### [Travail à faire]
1) D'après le texte sur l'état des mers, quelle part des espèces inscrites sur la liste des Nations unies est menacée d'extinction ?
2) Prolongez le texte sur l'état des mers à la suite de sa dernière phrase.

### [Texte d'étude]

________

Par Tomas Vanheste, traduit par Ludovic Pierard
23 octobre 2024 13 min. temps de lecture Avec la mer du Nord

Nombreux sont les fléaux qui dévastent les mers. Surpêche. Changement climatique. Acidification. Pollution. Perte de biodiversité. Pourtant, le Flamand Jan Mees et la Néerlandaise Eline van Onselen estiment que l’optimisme reste de mise. Selon ces deux experts, ce ne sont pas les solutions qui manquent. La première et la plus simple: laisser de grandes zones océaniques tranquilles.

Le jour avant ma rencontre avec Jan Mees, directeur du VLIZ (Vlaams Instituut voor de Zee – Institut flamand de la mer), est paru un rapport aux conclusions peu réjouissantes sur la situation des animaux migrateurs de notre planète. En 1979, les Nations unies ont ratifié une Convention sur la conservation des espèces migratrices. Mais quarante-cinq ans plus tard, le bilan est sans appel: le problème n’a fait qu’empirer, notamment pour les poissons, qui sont plus que jamais en danger. 97 % des espèces reprises sur la liste des Nations unies sont en effet menacées d’extinction. C’est par exemple le cas de la raie bouclée et de l’esturgeon atlantique, deux ex-habitués de la mer du Nord qui en ont aujourd’hui pratiquement disparu.

________

### [Données disponibles]
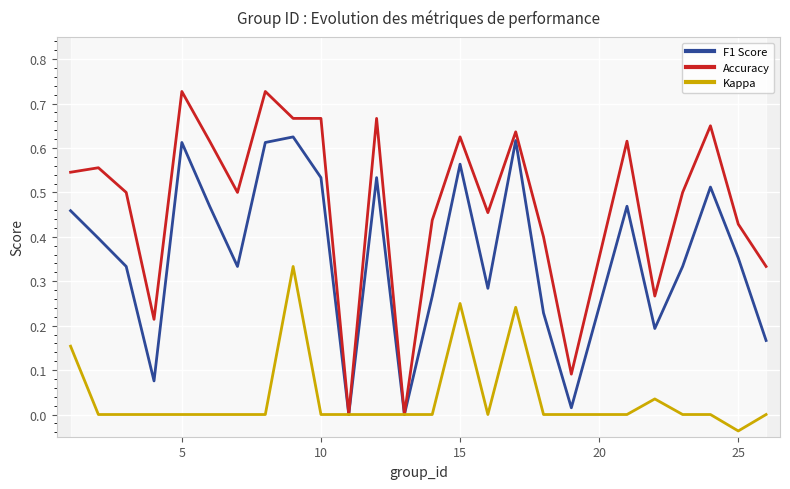

At which label does Kappa reach its minimum?

25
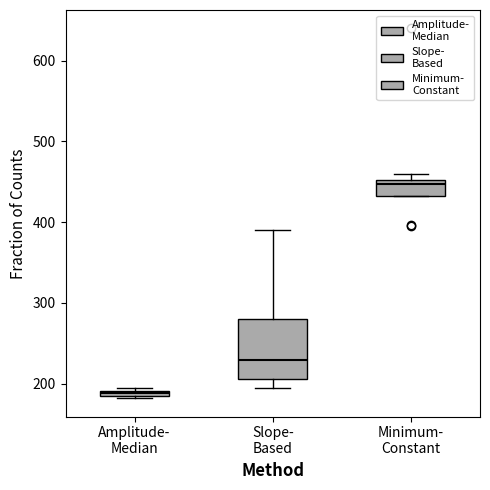

Which box has the lowest median line?

Amplitude- Median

________

### [Corrigé des exercices]
1) 97 %.

2)
Un constat peu enthousiasmant, donc. Mais qu’à cela ne tienne, j’allais justement voir Jan Mees dans le but de reprendre espoir. «Les mers sont extrêmement robustes. Elles sont capables de se régénérer», avait-il fait noter dans la revue de lage landen. Dans le livre De onbekende zee (Les Mystères de la mer), qu’il a récemment publié avec Colin Janssen, professeur d’écologie marine, Jan Mees assure que nous devons rester optimistes. Nous faisons certes face à un flot de problèmes interreliés tels que l’érosion de la biodiversité, le réchauffement planétaire et la pollution, mais des solutions existent et elles sont à portée de main.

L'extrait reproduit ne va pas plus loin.